How to read the DUG chain depth
The listed-expirations table above shows every expiration available for ProShares - UltraShort Energy options with its days-to-expiration count and ATM implied volatility. Front-month expirations carry the most volume, the highest gamma, and the tightest bid-ask spreads; longer-dated tenors carry less liquidity but more vega exposure. DUG front expiration sits at 20 days - the typical hedging horizon for monthly options. The backwardated slope of -0.031 means near-dated IV is pricing acute event risk.
DUG chain mechanics and execution
Options are listed at standardized strike intervals (typically $1 for sub-$25 underlyings, $2.50-$5 for mid-cap, $10-$50 for large-cap), and the deltas of each listed strike are determined by where IV lies relative to the strike's moneyness. Average bid/ask spread on the DUG chain is 53.63% - a measure of liquidity. Tighter spreads on liquid strikes mean lower transaction costs; wider spreads on long-dated or far-OTM strikes mean execution drag can dominate the math. The chain table on the SPA side shows the full per-strike, per-expiration grid; this SSR page summarizes the listed expirations and the front-month context to anchor the structural read.
Using the DUG chain to build structures
Strategy selection starts with the chain: directional theses use single-leg calls or puts, range-bound theses use credit spreads or iron condors, vol theses use straddles or strangles, calendar theses use diagonal spreads. DUG's current 15.37% expected move anchors wing placement - structures with wings at the implied band collect the modal-outcome premium under lognormal assumptions. Cross-reference with the gamma-exposure profile to understand where dealer hedging will reinforce or fight your position, and with the volatility-skew chart to confirm the strikes you're trading sit at the IV levels your strategy assumes.
Learn how the options chain is reported and how to read the data →
DUG listed expirations
Per-expiration ATM implied volatility for DUG options.
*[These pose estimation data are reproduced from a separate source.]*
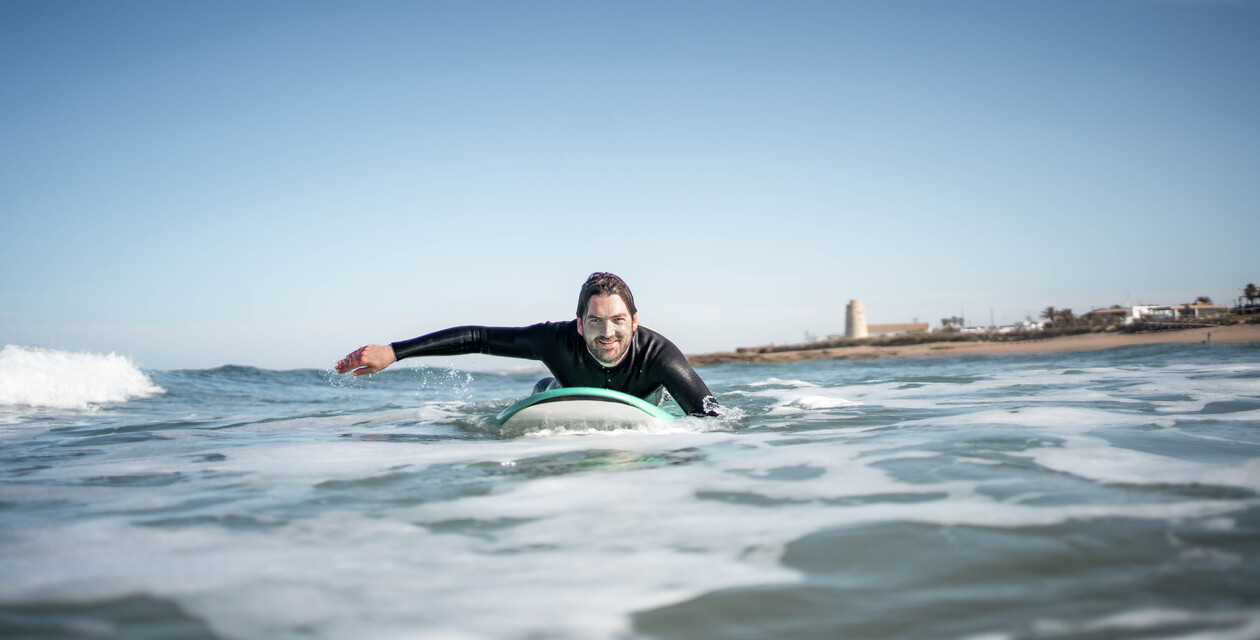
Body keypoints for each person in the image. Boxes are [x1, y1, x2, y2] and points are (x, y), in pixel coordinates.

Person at [335, 272, 719, 416]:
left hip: (645, 403)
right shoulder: (554, 340)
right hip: (567, 393)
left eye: (618, 321)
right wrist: (394, 352)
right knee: (546, 389)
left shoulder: (659, 355)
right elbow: (478, 338)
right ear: (579, 323)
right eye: (595, 321)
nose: (607, 333)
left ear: (634, 322)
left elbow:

Each row is one listed expiration with its days-to-expiration count and ATM IV pulled from the same term-structure feed that powers the SPA's expiration filter. Front-month expirations carry the highest gamma, the tightest bid-ask spreads, and the most volume; longer-dated tenors carry less liquidity but more vega.
| Expiration | DTE | ATM IV |
|---|---|---|
| Jun 18, 2026 | 20 | 53.6% |
| Jul 17, 2026 | 49 | 50.5% |
| Oct 16, 2026 | 140 | 47.9% |
| Jan 15, 2027 | 231 | 43.8% |
Frequently asked DUG options chain questions
- What does the DUG options chain show right now?
- As of May 29, 2026, ProShares - UltraShort Energy (DUG) has 1.3K contracts outstanding and 52 traded today, with ATM IV of 53.6%. The full chain spans every listed strike and expiration with bid/ask, Greeks, volume, and open interest per contract.
- What expirations are available for DUG options?
- The nearest expiration is 20 days out, followed by 49 days. Listed expirations typically extend monthly with weeklies between, plus LEAPS one to two years out for liquid names.
- How tight are DUG options bid/ask spreads?
- Average bid/ask spread across the chain is 53.63%. Wider spreads warrant conservative sizing; mid-market fills are unreliable for retail-size orders.